__Problem details__:
Can you copy out, unchanged, every line from the one containing "in Average Calculation" through the one containing "- Test more", both included, and leave the pictures out?
[[ Source data open ]]
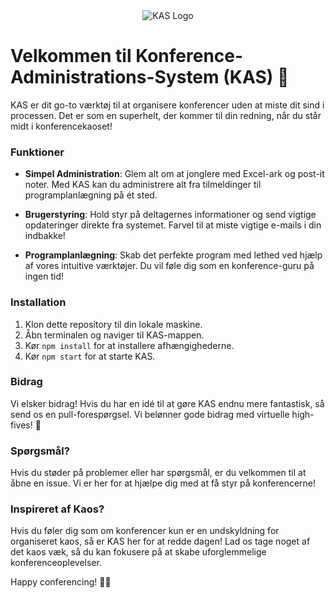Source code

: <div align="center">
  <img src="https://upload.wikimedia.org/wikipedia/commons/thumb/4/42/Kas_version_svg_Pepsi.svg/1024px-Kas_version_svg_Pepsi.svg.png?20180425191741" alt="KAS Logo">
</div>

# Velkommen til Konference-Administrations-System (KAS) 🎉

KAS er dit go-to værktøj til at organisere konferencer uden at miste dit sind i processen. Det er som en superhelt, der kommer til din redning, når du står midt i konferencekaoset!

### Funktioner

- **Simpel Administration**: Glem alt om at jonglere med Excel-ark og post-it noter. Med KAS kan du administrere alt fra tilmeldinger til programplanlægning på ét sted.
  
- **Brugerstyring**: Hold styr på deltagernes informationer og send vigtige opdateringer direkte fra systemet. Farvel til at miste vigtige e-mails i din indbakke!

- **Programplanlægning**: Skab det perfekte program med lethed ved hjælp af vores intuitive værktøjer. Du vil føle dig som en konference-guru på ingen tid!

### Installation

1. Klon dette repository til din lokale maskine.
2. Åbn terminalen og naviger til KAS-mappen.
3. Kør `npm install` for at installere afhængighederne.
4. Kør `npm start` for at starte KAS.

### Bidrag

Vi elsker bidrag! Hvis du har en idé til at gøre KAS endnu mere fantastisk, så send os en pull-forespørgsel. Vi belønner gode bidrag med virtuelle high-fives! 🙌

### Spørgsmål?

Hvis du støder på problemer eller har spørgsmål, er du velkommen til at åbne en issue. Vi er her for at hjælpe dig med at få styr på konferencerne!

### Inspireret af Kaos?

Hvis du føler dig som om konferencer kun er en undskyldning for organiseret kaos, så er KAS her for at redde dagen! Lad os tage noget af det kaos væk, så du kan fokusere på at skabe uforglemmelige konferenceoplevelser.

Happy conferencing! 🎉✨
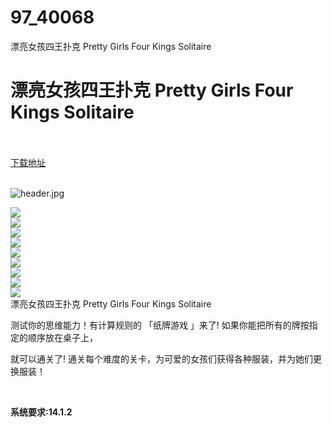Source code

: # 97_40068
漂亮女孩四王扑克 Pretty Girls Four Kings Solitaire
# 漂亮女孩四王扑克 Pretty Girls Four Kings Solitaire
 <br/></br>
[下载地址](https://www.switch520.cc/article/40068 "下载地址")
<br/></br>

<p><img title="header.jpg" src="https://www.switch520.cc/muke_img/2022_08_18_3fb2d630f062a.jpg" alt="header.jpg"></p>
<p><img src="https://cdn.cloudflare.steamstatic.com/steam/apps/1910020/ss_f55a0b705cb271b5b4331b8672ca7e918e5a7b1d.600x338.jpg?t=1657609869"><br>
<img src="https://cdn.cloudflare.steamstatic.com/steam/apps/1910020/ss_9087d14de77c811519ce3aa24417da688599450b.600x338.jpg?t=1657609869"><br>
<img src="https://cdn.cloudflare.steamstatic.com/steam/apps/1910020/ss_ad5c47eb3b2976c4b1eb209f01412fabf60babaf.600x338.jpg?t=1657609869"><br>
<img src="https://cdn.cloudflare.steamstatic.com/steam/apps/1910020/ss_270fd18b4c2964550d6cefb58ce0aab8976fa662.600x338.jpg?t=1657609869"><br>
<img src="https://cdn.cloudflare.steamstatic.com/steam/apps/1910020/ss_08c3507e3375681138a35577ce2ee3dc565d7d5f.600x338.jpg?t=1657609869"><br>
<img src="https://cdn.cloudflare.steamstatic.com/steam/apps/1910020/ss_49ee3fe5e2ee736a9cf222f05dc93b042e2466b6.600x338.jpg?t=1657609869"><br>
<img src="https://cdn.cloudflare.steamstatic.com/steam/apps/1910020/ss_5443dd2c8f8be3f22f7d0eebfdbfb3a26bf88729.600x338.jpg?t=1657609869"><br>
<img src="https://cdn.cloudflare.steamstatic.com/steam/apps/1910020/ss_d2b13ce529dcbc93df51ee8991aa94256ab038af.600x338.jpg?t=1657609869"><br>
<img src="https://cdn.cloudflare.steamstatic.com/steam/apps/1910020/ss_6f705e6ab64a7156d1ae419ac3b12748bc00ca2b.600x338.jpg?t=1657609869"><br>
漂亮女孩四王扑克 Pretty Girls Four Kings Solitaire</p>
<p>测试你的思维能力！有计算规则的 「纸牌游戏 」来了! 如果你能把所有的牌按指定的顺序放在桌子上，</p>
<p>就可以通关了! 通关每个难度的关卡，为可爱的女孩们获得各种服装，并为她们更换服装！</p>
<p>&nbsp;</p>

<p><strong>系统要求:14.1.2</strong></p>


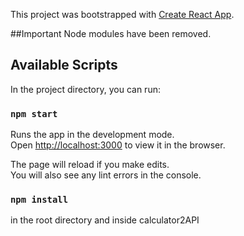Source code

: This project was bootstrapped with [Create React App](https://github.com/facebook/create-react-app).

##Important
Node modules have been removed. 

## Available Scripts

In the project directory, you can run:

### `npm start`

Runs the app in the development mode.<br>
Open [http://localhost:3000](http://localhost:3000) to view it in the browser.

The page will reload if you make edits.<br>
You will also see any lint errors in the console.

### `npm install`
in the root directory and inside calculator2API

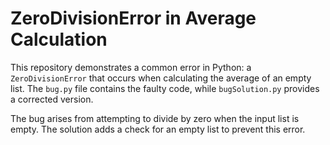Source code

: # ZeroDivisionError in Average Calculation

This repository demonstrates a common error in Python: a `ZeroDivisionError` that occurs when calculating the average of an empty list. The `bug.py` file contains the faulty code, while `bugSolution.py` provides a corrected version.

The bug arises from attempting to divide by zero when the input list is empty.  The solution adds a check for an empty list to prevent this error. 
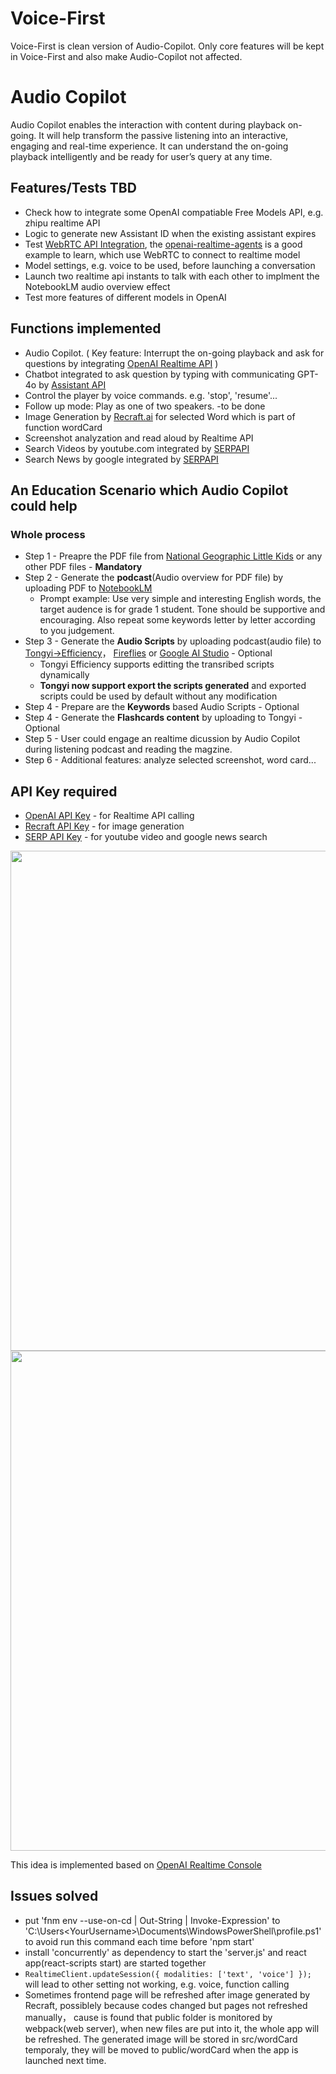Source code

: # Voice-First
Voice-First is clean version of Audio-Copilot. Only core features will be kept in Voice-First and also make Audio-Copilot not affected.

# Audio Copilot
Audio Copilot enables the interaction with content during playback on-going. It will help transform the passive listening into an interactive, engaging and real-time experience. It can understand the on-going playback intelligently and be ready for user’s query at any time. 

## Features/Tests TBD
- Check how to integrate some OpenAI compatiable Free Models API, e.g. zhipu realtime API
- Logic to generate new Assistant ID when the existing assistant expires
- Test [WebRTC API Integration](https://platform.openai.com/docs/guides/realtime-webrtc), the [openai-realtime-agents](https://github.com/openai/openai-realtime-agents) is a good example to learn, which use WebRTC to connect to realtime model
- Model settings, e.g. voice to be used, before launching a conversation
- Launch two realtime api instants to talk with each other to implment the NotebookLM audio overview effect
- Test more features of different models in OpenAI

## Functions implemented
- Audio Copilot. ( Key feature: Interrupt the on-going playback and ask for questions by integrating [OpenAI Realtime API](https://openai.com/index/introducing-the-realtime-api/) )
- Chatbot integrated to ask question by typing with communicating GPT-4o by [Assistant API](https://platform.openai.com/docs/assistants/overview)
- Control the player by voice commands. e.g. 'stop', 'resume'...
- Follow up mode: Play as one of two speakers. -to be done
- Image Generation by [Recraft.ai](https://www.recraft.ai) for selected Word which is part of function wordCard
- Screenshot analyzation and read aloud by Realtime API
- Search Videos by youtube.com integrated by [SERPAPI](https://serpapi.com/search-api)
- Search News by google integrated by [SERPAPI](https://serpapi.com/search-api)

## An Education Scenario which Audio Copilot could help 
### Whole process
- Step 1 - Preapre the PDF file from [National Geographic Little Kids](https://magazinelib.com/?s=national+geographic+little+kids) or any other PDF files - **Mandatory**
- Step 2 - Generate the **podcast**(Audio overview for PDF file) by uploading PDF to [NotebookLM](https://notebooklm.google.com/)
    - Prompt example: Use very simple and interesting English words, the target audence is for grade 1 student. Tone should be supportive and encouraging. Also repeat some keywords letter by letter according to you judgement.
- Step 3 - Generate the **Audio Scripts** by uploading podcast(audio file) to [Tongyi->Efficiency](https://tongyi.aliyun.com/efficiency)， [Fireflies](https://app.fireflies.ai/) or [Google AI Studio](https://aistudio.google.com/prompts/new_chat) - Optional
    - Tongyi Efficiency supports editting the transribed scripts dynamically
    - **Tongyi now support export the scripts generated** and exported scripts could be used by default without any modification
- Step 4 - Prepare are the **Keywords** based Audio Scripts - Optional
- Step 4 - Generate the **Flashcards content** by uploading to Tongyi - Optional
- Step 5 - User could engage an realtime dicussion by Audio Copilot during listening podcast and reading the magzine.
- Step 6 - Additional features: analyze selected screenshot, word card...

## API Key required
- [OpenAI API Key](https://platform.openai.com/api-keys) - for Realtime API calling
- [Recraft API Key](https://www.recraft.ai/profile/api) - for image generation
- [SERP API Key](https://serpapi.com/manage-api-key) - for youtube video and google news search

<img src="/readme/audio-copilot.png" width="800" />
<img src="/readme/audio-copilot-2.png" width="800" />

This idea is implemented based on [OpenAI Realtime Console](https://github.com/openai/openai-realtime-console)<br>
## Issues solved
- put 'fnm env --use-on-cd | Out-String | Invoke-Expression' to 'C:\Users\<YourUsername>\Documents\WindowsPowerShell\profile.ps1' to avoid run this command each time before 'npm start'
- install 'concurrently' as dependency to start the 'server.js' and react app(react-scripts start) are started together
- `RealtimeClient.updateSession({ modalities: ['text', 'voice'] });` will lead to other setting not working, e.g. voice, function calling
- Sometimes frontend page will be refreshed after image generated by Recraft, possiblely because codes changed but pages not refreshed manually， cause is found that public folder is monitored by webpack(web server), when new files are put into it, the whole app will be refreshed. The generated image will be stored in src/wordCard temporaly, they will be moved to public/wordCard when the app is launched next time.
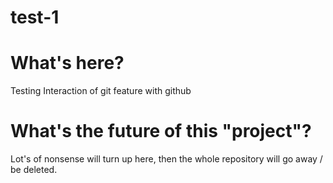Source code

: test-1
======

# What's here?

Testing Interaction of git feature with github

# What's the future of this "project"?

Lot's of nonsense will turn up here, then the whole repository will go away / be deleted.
[[ Source data closed ]]
__Expected answer__:
: # ZeroDivisionError in Average Calculation

This repository demonstrates a common error in Python: a `ZeroDivisionError` that occurs when calculating the average of an empty list. The `bug.py` file contains the faulty code, while `bugSolution.py` provides a corrected version.

The bug arises from attempting to divide by zero when the input list is empty.  The solution adds a check for an empty list to prevent this error. 
Source code

: # Voice-First
Voice-First is clean version of Audio-Copilot. Only core features will be kept in Voice-First and also make Audio-Copilot not affected.

# Audio Copilot
Audio Copilot enables the interaction with content during playback on-going. It will help transform the passive listening into an interactive, engaging and real-time experience. It can understand the on-going playback intelligently and be ready for user’s query at any time. 

## Features/Tests TBD
- Check how to integrate some OpenAI compatiable Free Models API, e.g. zhipu realtime API
- Logic to generate new Assistant ID when the existing assistant expires
- Test [WebRTC API Integration](https://platform.openai.com/docs/guides/realtime-webrtc), the [openai-realtime-agents](https://github.com/openai/openai-realtime-agents) is a good example to learn, which use WebRTC to connect to realtime model
- Model settings, e.g. voice to be used, before launching a conversation
- Launch two realtime api instants to talk with each other to implment the NotebookLM audio overview effect
- Test more features of different models in OpenAI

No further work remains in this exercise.